◆ JOB
Starting with the line that has "based on findings." in the records below and stopping after the line that has "more easily.", output every line exactly and nothing else; skip pictures.

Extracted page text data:
··········

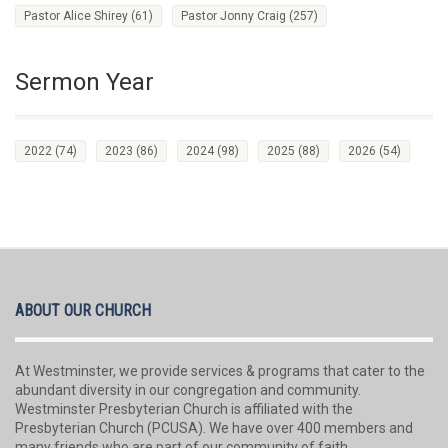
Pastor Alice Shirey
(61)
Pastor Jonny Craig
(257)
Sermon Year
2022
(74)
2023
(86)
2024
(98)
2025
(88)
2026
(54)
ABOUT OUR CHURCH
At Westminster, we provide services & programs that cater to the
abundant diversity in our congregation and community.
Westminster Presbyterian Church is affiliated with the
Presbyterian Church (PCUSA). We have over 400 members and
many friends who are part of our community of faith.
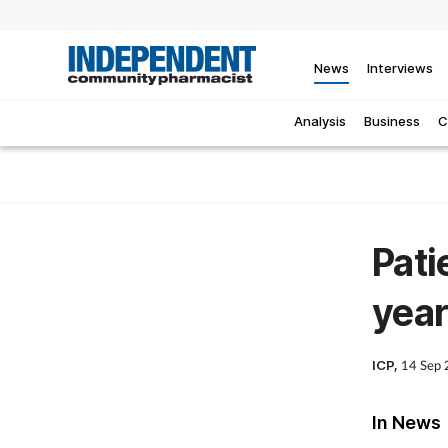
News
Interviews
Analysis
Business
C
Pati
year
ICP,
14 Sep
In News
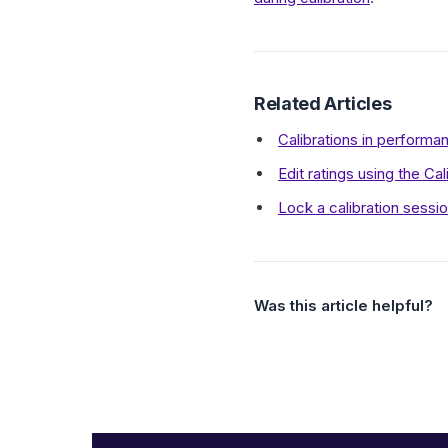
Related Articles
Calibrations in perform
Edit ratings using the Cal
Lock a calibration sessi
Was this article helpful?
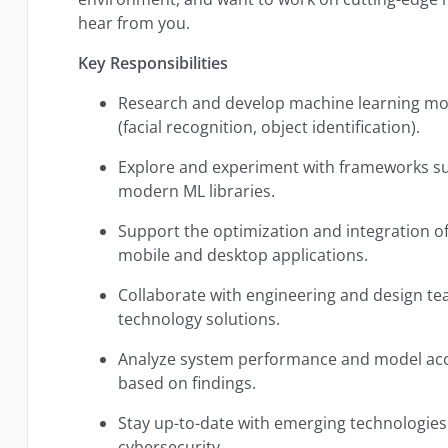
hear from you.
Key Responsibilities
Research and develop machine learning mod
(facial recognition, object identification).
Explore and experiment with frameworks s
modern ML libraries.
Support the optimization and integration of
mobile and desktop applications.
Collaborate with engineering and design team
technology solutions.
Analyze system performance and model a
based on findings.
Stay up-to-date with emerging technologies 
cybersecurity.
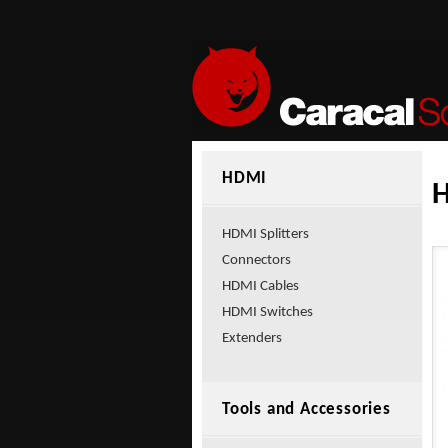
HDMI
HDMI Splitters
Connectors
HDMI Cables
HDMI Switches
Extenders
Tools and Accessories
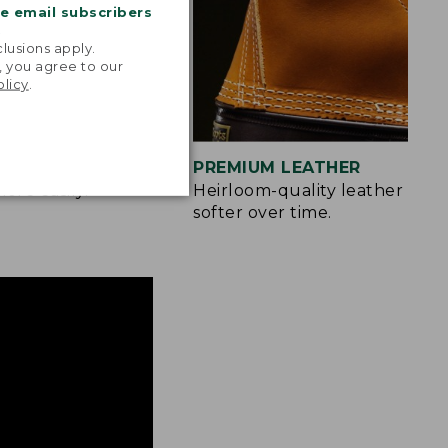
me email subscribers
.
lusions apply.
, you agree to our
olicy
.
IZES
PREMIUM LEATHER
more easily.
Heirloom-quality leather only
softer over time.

··········

◆ RESULT FOR THIS EXERCISE
based on findings.
Stay up-to-date with emerging technologies 
cybersecurity.
HDMI
HDMI Splitters
Connectors
HDMI Cables
HDMI Switches
Extenders
Tools and Accessories
me email subscribers
.
lusions apply.
, you agree to our
olicy
.
IZES
PREMIUM LEATHER
more easily.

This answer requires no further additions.